Terms and Conditions (T&C)
Status: 08.11.2025
§ 1 Scope
(1) These Terms and Conditions apply to all contracts between CUB3SOFT UG (haftungsbeschränkt) (hereinafter "Provider") and customers (hereinafter "Customer") regarding the use of the Software-as-a-Service solution "ADRLY" for dangerous goods compliance management.
(2) Deviating, conflicting, or supplementary General Terms and Conditions of the Customer shall only become part of the contract if and to the extent that the Provider has expressly agreed to their validity in writing.
§ 2 Subject Matter and Scope of Services
(1) The Provider makes available to the Customer a cloud-based software application for the management and documentation of dangerous goods transport according to ADR, IATA, IMDG, and RID.
(2) The scope of functions depends on the selected plan (Basic, Plus, or Enterprise) and includes in particular:
- Management of transport units and personnel
- Audit and inspection management
- Training management and deadline tracking
- Shipment documentation
- Annual report generation according to 1.8.3.3
(3) The Provider is entitled to further develop the software and adjust the scope of services, provided this is not contrary to the Customer's interests.
§ 3 Contract Formation and Trial Period
(1) The Customer's registration constitutes a binding offer to conclude a usage contract. The Provider accepts this offer by activating the customer account.
(2) After registration, the Customer receives a 7-day free trial period with full functionality of the selected plan.
(3) The trial period ends automatically after 7 days. Payment details must be provided for continued use.
§ 4 Prices and Payment Terms
(1) The prices displayed on the website at the time of ordering apply.
(2) Billing is done either monthly or annually in advance. For annual payment, the Provider grants a discount of 17% (equivalent to 2 months free).
(3) Payment is made by direct debit, credit card, or invoice (Enterprise plans only).
(4) All prices are subject to applicable value-added tax.
§ 5 Customer Obligations
(1) The Customer is obliged to keep access credentials confidential and protect them from third-party access.
(2) The Customer is responsible for all activities that occur using their account.

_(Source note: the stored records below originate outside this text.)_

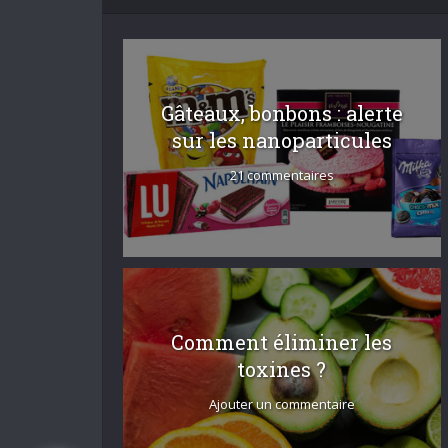
Gâteaux, bonbons : alerte
sur les nanoparticules
21 commentaires
Comment éliminer les
toxines ?
Ajouter un commentaire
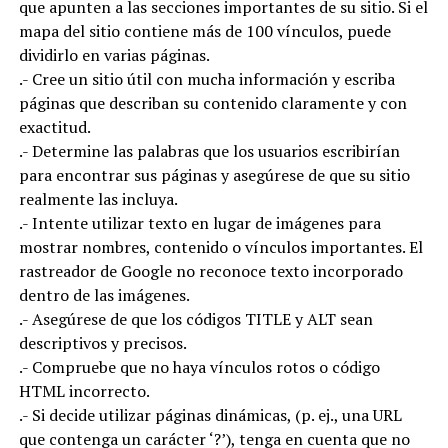
que apunten a las secciones importantes de su sitio. Si el
mapa del sitio contiene más de 100 vínculos, puede
dividirlo en varias páginas.
.- Cree un sitio útil con mucha información y escriba
páginas que describan su contenido claramente y con
exactitud.
.- Determine las palabras que los usuarios escribirían
para encontrar sus páginas y asegúrese de que su sitio
realmente las incluya.
.- Intente utilizar texto en lugar de imágenes para
mostrar nombres, contenido o vínculos importantes. El
rastreador de Google no reconoce texto incorporado
dentro de las imágenes.
.- Asegúrese de que los códigos TITLE y ALT sean
descriptivos y precisos.
.- Compruebe que no haya vínculos rotos o código
HTML incorrecto.
.- Si decide utilizar páginas dinámicas, (p. ej., una URL
que contenga un carácter ‘?’), tenga en cuenta que no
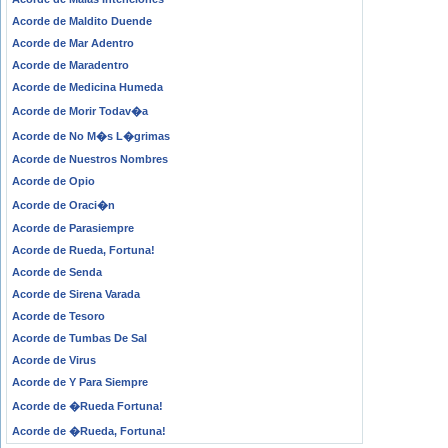
Acorde de Maldito Duende
Acorde de Mar Adentro
Acorde de Maradentro
Acorde de Medicina Humeda
Acorde de Morir Todav�a
Acorde de No M�s L�grimas
Acorde de Nuestros Nombres
Acorde de Opio
Acorde de Oraci�n
Acorde de Parasiempre
Acorde de Rueda, Fortuna!
Acorde de Senda
Acorde de Sirena Varada
Acorde de Tesoro
Acorde de Tumbas De Sal
Acorde de Virus
Acorde de Y Para Siempre
Acorde de �Rueda Fortuna!
Acorde de �Rueda, Fortuna!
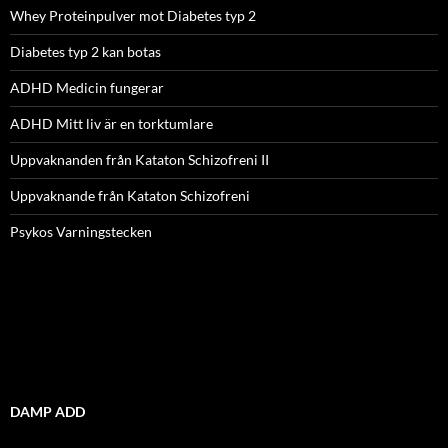
Whey Proteinpulver mot Diabetes typ 2
Diabetes typ 2 kan botas
ADHD Medicin fungerar
ADHD Mitt liv är en torktumlare
Uppvaknanden från Kataton Schizofreni II
Uppvaknande från Kataton Schizofreni
Psykos Varningstecken
DAMP ADD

(3) The Customer undertakes to use the software only in accordance with applicable laws and regulations.
§ 6 Availability and Maintenance
(1) The Provider aims for software availability of 99% on an annual average.
(2) Planned maintenance work will be announced to the Customer at least 48 hours in advance and will be carried out outside regular business hours whenever possible.

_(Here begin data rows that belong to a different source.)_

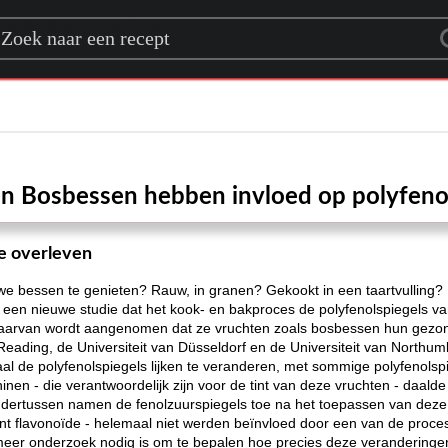
rch for a recipe
n Bosbessen hebben invloed op polyfenol
te overleven
uwe bessen te genieten? Rauw, in granen? Gekookt in een taartvulling?
ert een nieuwe studie dat het kook- en bakproces de polyfenolspiegels 
n waarvan wordt aangenomen dat ze vruchten zoals bosbessen hun gez
eading, de Universiteit van Düsseldorf en de Universiteit van Northumbr
aal de polyfenolspiegels lijken te veranderen, met sommige polyfenolsp
inen - die verantwoordelijk zijn voor de tint van deze vruchten - daal
ertussen namen de fenolzuurspiegels toe na het toepassen van deze 
ant flavonoïde - helemaal niet werden beïnvloed door een van de proce
eer onderzoek nodig is om te bepalen hoe precies deze veranderinge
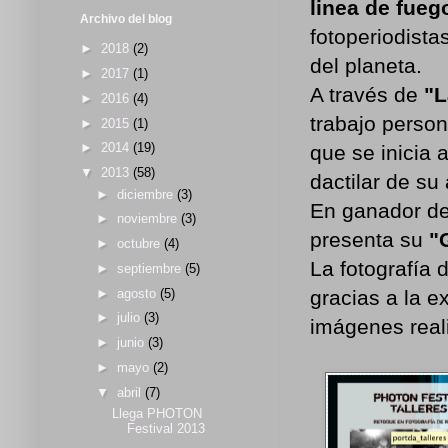
linea de fueg
Archivo del blog
fotoperiodista
►
2018
(2)
del planeta.
►
2017
(1)
A través de
"L
►
2016
(4)
trabajo person
►
2015
(1)
►
2014
(19)
que se inicia a
▼
2013
(58)
dactilar de su
►
diciembre
(3)
En ganador de
►
noviembre
(3)
presenta su
"
►
octubre
(4)
La fotografía 
►
septiembre
(5)
►
agosto
(5)
gracias a la e
►
julio
(3)
imágenes real
►
junio
(3)
►
mayo
(2)
▼
abril
(7)
Llega PHOTON
Festival 2013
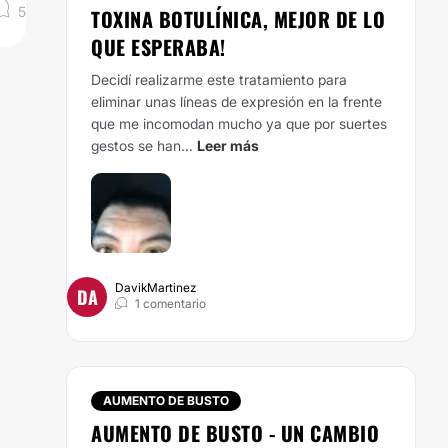
5
TOXINA BOTULÍNICA, MEJOR DE LO
QUE ESPERABA!
Decidí realizarme este tratamiento para
eliminar unas líneas de expresión en la frente
que me incomodan mucho ya que por suertes
gestos se han...
Leer más
DavikMartinez
DA
1 comentario
AUMENTO DE BUSTO
AUMENTO DE BUSTO - UN CAMBIO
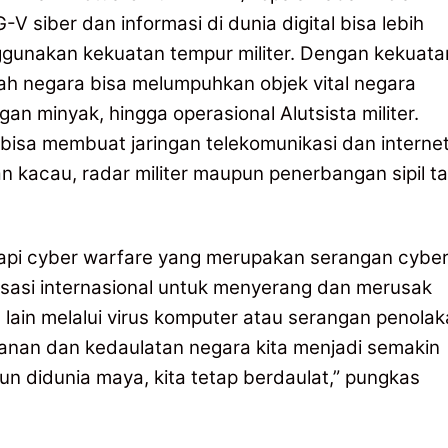
 siber dan informasi di dunia digital bisa lebih
ggunakan kekuatan tempur militer. Dengan kekuata
buah negara bisa melumpuhkan objek vital negara
gan minyak, hingga operasional Alutsista militer.
 bisa membuat jaringan telekomunikasi dan interne
kan kacau, radar militer maupun penerbangan sipil t
api cyber warfare yang merupakan serangan cybe
isasi internasional untuk menyerang dan merusak
 lain melalui virus komputer atau serangan penola
nan dan kedaulatan negara kita menjadi semakin
un didunia maya, kita tetap berdaulat,” pungkas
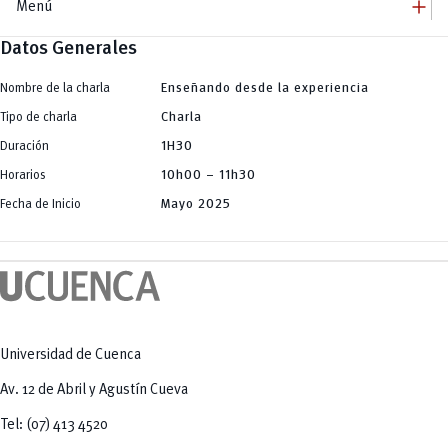
add
Menú
Datos Generales
add
Innovación Educativa
Dirección
add
Programa de Formación D360
Equipo
Nombre de la charla
Enseñando desde la experiencia
Jornadas
add
Comunidades de Aprendizaje
Talleres / Capacitaciones
Tipo de charla
Charla
Charlas Conversatorios
add
InformaT Comunidad
Duración
1H30
Publicaciones
add
Herramientas Educativas
Tendencias Educativas
Horarios
10h00 – 11h30
Búsqueda de Información (Investigación)
add
Plataformas Educativas
Creación de Contenidos Audiovisuales
Odilo
Fecha de Inicio
Mayo 2025
remove
Creación de Imágenes
Evaluación Docente
Pentágono de Competencias
Generación Automática de Texto
eNova
Generación y Análisis de Código para Ingeniería y Ciencias Aplicadas
eNova MOOC
Herramientas Específicas de Apoyo a la Docencia
Universidad de Cuenca
Av. 12 de Abril y Agustín Cueva
Tel: (07) 413 4520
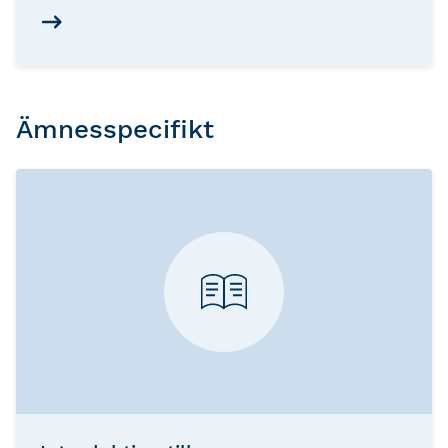
genom en djupare förståelse för
samband, risker och möjligheter.
Ämnesspecifikt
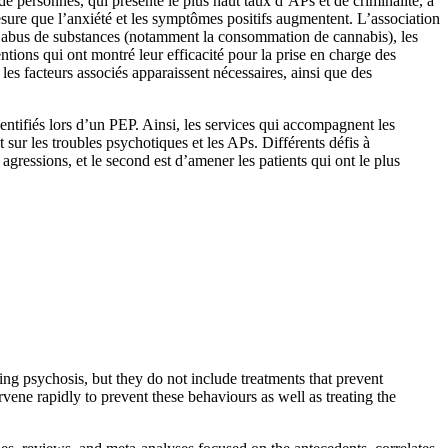
personnes, qui présente le plus haut taux d’APs et de criminalité, a
ure que l’anxiété et les symptômes positifs augmentent. L’association
e l’abus de substances (notamment la consommation de cannabis), les
entions qui ont montré leur efficacité pour la prise en charge des
es facteurs associés apparaissent nécessaires, ainsi que des
dentifiés lors d’un PEP. Ainsi, les services qui accompagnent les
sur les troubles psychotiques et les APs. Différents défis à
 agressions, et le second est d’amener les patients qui ont le plus
ating psychosis, but they do not include treatments that prevent
ervene rapidly to prevent these behaviours as well as treating the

§ 7 Data Protection and Data Security
(1) The Provider processes the Customer's personal data in accordance with the provisions of the General Data Protection Regulation (GDPR) and the Federal Data Protection Act (BDSG).
(2) Details of data processing are regulated in the separate Privacy Policy.

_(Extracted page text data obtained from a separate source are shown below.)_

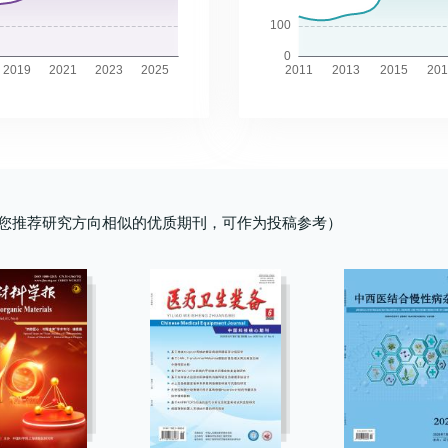
深部及近皮层)。短期神经功能改善定义
HIE新
固醇(high-density lipoprotein
BE。
数
连续变
全局属性
(T2-weighted imaging,T2WI)和T1加
量化类淋
为入院7 d美国国立卫生研究院卒中量表
HIE新生
cholesterol,HDL-C)水平
Radi
数。分析影
检验(
。结论
权增强成像(contrast-enhanced T1-
影像总负
(National Institutes of Health Stroke
HIE新
(r=-0.337,P=0.033)呈负相关;标准化特
Radi
生理指标
(Man
多水平
weighted imaging,T1WI+C)序列影像
伴慢性头
Scale,NIHSS)评分≤1分或下降≥8分,90
HIE
征路径长度与命名得分
龄、分
病例组肘
精确检
短暂的
组学特征,严格在5折交叉验证框架内,通
者基线资
d预后采用改良Rankin评分量表
(t=0.
(r=-0.329,P=0.038)、HDL-C水平
血、总
Bon
脑区的
过方差阈值法、最小冗余最大相关性
CSVD
(modified Rankin Scale,mRS)评分进
ALP
(r=-0.378,P=0.016)呈负相关;全局效率
危险因素
较。通过
区萎缩,
(minimum redundancy maximum
S指数均
行评价,mRS 0~2分为预后良好,3~6分为
(F=3
与HDL-C水平(r=0.376,P=0.017)呈正
Rad
0^(-3)
curv
响有限。
relevance,mRMR)和最小绝对收缩与选
预后不良。采用Spearman相关性分析
DTI
相关;右侧颞上极的节点聚类系数与HDL-
部验证集
FD与
程的神
择算子(least absolute shrinkage and
WMH体积与脑血流灌注状态的相关性。
(t=1
C水平(r=-0.317,P=0.046)呈负相关。
curv
降低(均
有24例左
您推荐研究方向相似的优质期刊，可作为投稿参考）
依据。
selection operator,LASSO)回归进行特
组
二元logistic回归分析评估AIS患者短
DTI-
以上相关性结果经FDR校正后未达统计
的AUC
导速度呈
hyper
征筛选并构建组学模型。运用逻辑回归筛
头晕组
期、90 d临床预后的独立危险因素,并构
(t=4.
学显著,提示存在潜在相关性,需谨慎解
的AUC
者均为
选临床指标以构建临床模型。基于上述特
组
建90 d预后预测模型。以基线NIHSS评
HIE新
读。结论T1DM患者存在显著的脑功能网
Nomo
加,FA
义(P
征分别构建了T2WI模型、T1WI+C模
分、V_(Tmax>6 s)和V_(CBF6 s)
论 D
络重构,表现为整体效率下降与局部效率
0.85
Ⅱ级
著大于H
型、双序列影像模型、临床模型以及多模
DHI评
(OR=0.992,95%CI:0.986~0.998,P=0.009)、
病足月
升高,并与特定认知损害及血脂代谢水平
和总胆
],RD值
HCM
态联合模型,并绘制多模态联合模型的列
),双侧
V_(CBF6 s)、V_(CBF6 s)、V_(CBF6
相关。这些发现为理解其认知功能障碍的
介效应
曲线下面
发型心
线图。通过受试者工作特征(receiver
评分亦呈
s、)V_(CBF<30%)建立的预测模
神经机制及临床综合管理提供了新见解。
比为20
HCM
operating characteristic,ROC)曲线下
03;右
型,DeLong检验显示两组绝对差值为
(P=0.
10%,特
初始T
面积(area under the curve,AUC)、校
以慢性头晕
0.029(Z=2.06,P=0.03)。Hosmer–
Rad
AUC达
壁为主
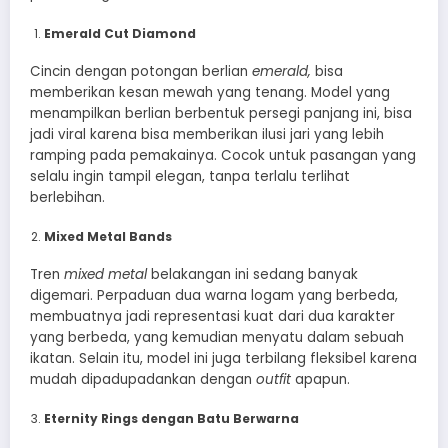
Emerald Cut Diamond
Cincin dengan potongan berlian
emerald,
bisa
memberikan kesan mewah yang tenang. Model yang
menampilkan berlian berbentuk persegi panjang ini, bisa
jadi viral karena bisa memberikan ilusi jari yang lebih
ramping pada pemakainya. Cocok untuk pasangan yang
selalu ingin tampil elegan, tanpa terlalu terlihat
berlebihan.
Mixed Metal Bands
Tren
mixed metal
belakangan ini sedang banyak
digemari. Perpaduan dua warna logam yang berbeda,
membuatnya jadi representasi kuat dari dua karakter
yang berbeda, yang kemudian menyatu dalam sebuah
ikatan. Selain itu, model ini juga terbilang fleksibel karena
mudah dipadupadankan dengan
outfit
apapun.
Eternity Rings dengan Batu Berwarna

(3) The Provider creates regular backups of customer data. Recovery is possible up to 30 days retroactively.
§ 8 Contract Duration and Termination
(1) The contract is concluded for an indefinite period.
(2) For monthly billing, the contract can be terminated at any time at the end of the current billing period. Cancellation during the current period is possible, but access ends only on the next billing date. No pro-rata refunds will be issued.
(3) For annual billing, the contract can be terminated at any time. Access ends at the end of the paid year. No pro-rata refunds will be issued for early termination.
(4) Cancellation is made through the cancellation function in the account area.
(5) The right to extraordinary termination for good cause remains unaffected.
§ 9 Liability
(1) The Provider is liable without limitation for intent and gross negligence as well as for injury to life, body, or health.
(2) In case of slight negligence, the Provider is only liable for breach of essential contractual obligations. Liability in this case is limited to foreseeable, typically occurring damage.
(3) Liability under the Product Liability Act remains unaffected.
§ 10 Final Provisions
(1) The law of the Federal Republic of Germany applies, excluding the UN Convention on Contracts for the International Sale of Goods.
(2) The place of jurisdiction is the Provider's registered office, provided the Customer is a merchant, legal entity under public law, or special fund under public law.
(3) Should individual provisions of these T&C be invalid, the validity of the remaining provisions shall remain unaffected.